→ **Work order**
Lines after the one containing "right knee: (72, 191)" are to be omitted; print exactly each line from the start of the records up to and including it.

# # #

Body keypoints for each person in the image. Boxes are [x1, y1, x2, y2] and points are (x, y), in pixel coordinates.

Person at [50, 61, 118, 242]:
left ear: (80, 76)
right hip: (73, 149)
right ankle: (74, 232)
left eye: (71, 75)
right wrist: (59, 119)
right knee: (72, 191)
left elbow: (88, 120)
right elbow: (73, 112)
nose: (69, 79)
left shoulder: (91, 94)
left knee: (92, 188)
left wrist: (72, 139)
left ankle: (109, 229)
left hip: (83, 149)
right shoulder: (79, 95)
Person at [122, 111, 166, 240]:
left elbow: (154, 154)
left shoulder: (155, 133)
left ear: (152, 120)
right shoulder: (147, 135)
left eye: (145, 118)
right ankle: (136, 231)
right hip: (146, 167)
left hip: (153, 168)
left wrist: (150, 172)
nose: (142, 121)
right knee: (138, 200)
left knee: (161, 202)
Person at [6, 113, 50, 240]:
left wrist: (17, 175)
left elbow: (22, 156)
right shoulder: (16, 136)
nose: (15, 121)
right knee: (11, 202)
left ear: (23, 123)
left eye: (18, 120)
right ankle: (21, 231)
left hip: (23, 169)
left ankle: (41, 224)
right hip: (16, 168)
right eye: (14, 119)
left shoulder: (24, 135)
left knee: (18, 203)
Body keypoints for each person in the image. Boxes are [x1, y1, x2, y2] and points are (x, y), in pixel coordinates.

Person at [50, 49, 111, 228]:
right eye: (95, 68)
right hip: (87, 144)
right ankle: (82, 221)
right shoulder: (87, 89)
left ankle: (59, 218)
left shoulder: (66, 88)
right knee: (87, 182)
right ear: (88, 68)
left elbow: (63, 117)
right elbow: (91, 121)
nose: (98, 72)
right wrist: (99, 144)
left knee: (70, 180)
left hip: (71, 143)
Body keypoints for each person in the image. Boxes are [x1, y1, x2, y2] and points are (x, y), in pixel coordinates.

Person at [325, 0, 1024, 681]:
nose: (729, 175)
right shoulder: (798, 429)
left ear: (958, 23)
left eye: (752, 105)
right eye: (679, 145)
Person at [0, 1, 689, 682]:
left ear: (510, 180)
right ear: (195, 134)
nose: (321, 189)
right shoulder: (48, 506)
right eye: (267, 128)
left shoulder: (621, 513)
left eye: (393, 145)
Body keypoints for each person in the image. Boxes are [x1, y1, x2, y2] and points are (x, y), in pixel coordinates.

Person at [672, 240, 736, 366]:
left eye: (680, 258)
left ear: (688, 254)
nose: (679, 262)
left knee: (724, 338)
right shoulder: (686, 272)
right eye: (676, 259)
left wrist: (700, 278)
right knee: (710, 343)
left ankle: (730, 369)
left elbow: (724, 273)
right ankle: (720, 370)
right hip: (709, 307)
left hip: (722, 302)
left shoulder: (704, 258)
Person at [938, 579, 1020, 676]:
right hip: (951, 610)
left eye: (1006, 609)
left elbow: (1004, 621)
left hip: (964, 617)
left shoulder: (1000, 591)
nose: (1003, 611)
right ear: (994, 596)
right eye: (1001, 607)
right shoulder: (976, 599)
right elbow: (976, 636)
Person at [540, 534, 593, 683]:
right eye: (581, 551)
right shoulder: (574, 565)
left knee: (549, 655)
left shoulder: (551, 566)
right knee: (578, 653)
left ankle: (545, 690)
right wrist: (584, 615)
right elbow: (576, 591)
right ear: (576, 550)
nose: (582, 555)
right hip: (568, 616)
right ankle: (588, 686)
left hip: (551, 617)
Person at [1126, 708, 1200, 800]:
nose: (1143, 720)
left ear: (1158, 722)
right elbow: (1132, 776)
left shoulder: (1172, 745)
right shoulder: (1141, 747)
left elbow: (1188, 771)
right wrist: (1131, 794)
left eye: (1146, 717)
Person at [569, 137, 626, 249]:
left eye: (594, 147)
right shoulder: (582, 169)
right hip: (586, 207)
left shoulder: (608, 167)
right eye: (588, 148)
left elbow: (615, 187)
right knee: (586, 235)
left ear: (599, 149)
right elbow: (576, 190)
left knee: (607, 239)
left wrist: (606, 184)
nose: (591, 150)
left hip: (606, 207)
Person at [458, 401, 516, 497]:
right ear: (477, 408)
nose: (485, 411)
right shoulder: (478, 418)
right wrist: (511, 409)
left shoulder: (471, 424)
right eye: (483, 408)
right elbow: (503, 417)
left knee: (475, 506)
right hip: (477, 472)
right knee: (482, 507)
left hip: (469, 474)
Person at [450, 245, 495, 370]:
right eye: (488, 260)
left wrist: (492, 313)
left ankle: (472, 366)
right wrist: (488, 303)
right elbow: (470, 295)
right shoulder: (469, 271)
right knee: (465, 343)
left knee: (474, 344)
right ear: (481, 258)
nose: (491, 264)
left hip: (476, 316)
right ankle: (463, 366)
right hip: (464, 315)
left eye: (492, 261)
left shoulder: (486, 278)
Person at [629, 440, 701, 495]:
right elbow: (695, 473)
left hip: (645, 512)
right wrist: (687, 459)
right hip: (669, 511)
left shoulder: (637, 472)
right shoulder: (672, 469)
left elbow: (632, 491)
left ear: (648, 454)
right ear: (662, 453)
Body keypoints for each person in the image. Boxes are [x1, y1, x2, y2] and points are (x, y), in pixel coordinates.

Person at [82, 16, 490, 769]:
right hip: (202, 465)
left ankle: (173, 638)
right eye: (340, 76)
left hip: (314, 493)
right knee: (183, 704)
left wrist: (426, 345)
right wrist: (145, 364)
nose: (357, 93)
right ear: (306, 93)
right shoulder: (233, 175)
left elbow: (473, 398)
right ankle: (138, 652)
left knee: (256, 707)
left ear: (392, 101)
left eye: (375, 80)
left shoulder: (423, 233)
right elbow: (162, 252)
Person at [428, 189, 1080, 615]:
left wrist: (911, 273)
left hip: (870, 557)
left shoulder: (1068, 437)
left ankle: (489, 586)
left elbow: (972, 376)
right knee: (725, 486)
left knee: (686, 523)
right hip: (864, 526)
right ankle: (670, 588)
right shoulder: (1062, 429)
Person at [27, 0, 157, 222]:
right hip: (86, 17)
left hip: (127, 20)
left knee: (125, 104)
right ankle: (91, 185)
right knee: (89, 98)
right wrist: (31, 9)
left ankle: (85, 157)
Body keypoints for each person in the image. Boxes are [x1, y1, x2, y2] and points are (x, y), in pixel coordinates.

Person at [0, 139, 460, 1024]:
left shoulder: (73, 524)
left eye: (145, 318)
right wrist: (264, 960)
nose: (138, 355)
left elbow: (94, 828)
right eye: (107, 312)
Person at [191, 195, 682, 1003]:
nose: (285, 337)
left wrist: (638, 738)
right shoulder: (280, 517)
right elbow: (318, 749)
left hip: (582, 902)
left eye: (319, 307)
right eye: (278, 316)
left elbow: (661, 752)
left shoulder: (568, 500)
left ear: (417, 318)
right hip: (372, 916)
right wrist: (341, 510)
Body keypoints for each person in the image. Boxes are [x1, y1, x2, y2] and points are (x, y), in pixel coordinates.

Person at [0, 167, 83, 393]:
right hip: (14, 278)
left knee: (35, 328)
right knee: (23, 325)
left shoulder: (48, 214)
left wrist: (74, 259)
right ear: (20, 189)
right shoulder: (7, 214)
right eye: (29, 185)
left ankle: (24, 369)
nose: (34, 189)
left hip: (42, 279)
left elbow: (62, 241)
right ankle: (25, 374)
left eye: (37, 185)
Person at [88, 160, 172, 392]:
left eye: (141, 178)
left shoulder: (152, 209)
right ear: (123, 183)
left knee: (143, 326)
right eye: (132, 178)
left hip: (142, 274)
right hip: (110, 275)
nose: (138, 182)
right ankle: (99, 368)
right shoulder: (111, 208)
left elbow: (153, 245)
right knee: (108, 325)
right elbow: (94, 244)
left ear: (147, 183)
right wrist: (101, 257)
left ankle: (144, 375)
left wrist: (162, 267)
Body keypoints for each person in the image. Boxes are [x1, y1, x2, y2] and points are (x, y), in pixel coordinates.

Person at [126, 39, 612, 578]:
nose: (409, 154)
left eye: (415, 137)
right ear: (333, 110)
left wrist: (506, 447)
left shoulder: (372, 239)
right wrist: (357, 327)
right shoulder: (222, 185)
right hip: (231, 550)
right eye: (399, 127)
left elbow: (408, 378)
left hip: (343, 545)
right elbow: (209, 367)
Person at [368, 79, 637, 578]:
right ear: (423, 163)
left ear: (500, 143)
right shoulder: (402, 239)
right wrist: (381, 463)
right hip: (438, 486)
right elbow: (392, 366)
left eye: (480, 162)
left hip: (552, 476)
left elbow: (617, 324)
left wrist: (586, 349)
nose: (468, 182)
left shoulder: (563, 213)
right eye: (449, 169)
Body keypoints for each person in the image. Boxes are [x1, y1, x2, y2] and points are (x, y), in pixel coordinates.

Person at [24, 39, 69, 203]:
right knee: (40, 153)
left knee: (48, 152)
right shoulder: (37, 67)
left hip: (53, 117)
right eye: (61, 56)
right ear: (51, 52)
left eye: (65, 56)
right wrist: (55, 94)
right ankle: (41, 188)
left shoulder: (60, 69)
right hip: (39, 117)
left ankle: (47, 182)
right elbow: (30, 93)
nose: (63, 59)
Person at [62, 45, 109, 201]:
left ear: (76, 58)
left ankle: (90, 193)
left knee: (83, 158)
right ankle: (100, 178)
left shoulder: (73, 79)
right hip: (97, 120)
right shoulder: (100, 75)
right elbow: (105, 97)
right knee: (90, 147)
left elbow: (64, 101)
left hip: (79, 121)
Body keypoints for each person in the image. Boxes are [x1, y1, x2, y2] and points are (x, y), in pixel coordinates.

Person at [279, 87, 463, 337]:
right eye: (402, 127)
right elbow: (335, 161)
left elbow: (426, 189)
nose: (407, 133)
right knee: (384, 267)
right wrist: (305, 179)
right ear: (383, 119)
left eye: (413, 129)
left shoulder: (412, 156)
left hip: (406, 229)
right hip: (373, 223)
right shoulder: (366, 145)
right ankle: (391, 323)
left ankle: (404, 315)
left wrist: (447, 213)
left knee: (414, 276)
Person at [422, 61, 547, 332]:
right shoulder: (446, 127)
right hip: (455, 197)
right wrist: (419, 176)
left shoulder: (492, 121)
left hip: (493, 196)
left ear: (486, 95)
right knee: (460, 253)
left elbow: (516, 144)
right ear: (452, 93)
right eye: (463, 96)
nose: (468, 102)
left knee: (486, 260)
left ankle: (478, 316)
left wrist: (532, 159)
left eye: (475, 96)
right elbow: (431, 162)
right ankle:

# # #

→ **Solution to the exercise**
Body keypoints for each person in the image. Boxes are [x1, y1, x2, y2] and points are (x, y), in pixel coordinates.

Person at [50, 61, 118, 242]:
left ear: (80, 76)
right hip: (73, 149)
right ankle: (74, 232)
left eye: (71, 75)
right wrist: (59, 119)
right knee: (72, 191)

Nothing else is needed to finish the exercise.